Launched in 2003 and now organized by a group of German off-road enthusiasts, the “Rallye Transsyberia,” as it is known, combines high-speed road stages as well as gruelling off-road stretches. Through Russia, participants will need to cover upwards of 1,000 km on some days at high speeds. Through Mongolia, where roads are few and far between, drivers will not only have to maintain enough momentum through the Gobi desert to cover between 200 and 450 km per day, but will also have to drive through several special off-road exercises. All in all, a tough test for any vehicle and its two-person team.
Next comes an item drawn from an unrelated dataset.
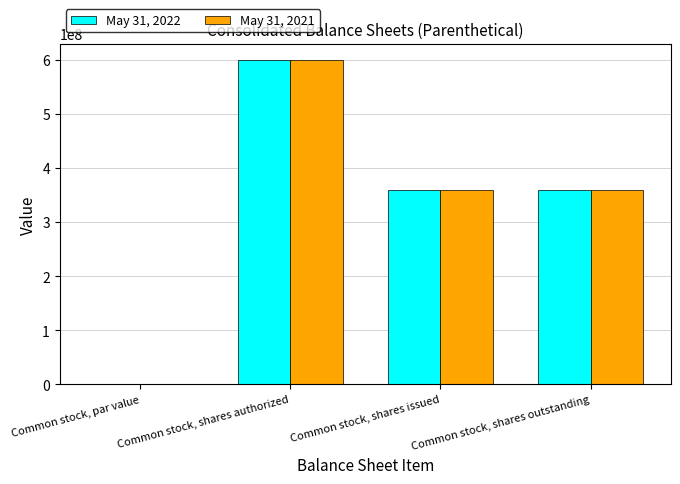

What is the average value of the May 31, 2022 series?

329950000.0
Prepared by Porsche’s motorsports department in Leipzig, the 25 Cayenne S Transsyberia (the first factory Cayenne race car) models are lightly modified, impressive as much for their GT3RS-inspired paint jobs as for the mechanical mods underneath. Save for the addition of a lightweight sports exhaust system – available as an option on roadgoing models – the drivetrain is stock, with a 4.8-litre, 385-hp V8 delivering power to all four wheels through Porsche’s six-speed automatic and all-wheel-drive system.

Training for the rally
Training for the rally. Click image to enlarge

Like the roadgoing Cayenne, the race trucks come with low range gears activated by a switch on the dashboard; they also come equipped with Porsche’s optional off-road technology package, whose air springs come with an extra-high setting for more ground clearance as well as additional skid plates for better underbody protection.

Other modifications come in the form of weight-reduction measures. The interior has been comprehensively stripped. There are no back seats and the cushy power front buckets have been replaced by lightweight two-piece sports seats with integrated harnesses. Though the climate control system remains (it will surely be a boon when driving across the desert), the complex Porsche Communication Management system is gone; there’s no radio and the GPS unit is a compact Garmin system mounted on the right-side A-pillar. The side glass has been replaced with plastic, the interior door trim is carbon fibre and even the door handles are gone; a fabric loop (familiar to anyone who’s driven a 911 RS America) is in its usual place. The tailgate is made of a single piece of plastic and all of the sound insulation has been stripped out.

In order to meet the safety regulations for the rally, a full roll cage has been welded into the Cayennes and there are winches front and rear. Two spare Firestone off-road tires on orange wheels occupy the space where the rear seats used to be;

Training for the rally
Training for the rally. Click image to enlarge

in between them are two spare 20-litre fuel tanks, a comprehensive tool kit as well as camping equipment for the two team members that will be living in and with the car for two weeks. As you would expect from a factory job, the level of finishing and installation is impressive. The tools are made by Hazet, a company idolized by German-car enthusiasts; even the straps holding the tires in coordinate with the cars’ black- or silver-on-orange paint jobs.

With half this year’s 50-strong field consisting of Cayennes, the chances of one winning the Trans-Siberian are pretty good, especially when you consider that two privately-entered Cayennes finished first and second last year. Most of the 25 will be driven by some pretty well-known and experienced racers; the U.S. entries are being piloted by multiple-Pikes Peak winners Paul Dallenbach and Rod Millen; the three-car German team is being led by WRC driver Armin Schwartz.

The author (left) with co-driver and B.C. race driver, Kees Neirop
The author (left) with co-driver and B.C. race driver, Kees Neirop. Click image to enlarge

Your guess as to how an auto writer from Toronto with no off-road racing experience managed to make it onto Team Canada with Kelowna-based racer Kees Neirop is as good as mine; clearly, someone in Stuttgart has a rollicking sense of humour.

Given the level of competition, we’re hoping to finish and maybe do pretty well; more importantly, we’re both certain it’ll make for some interesting stories and images along the way. Stories and images that, if all goes according to plan, I’ll be filing on a day-by-day basis once the rally starts August 2.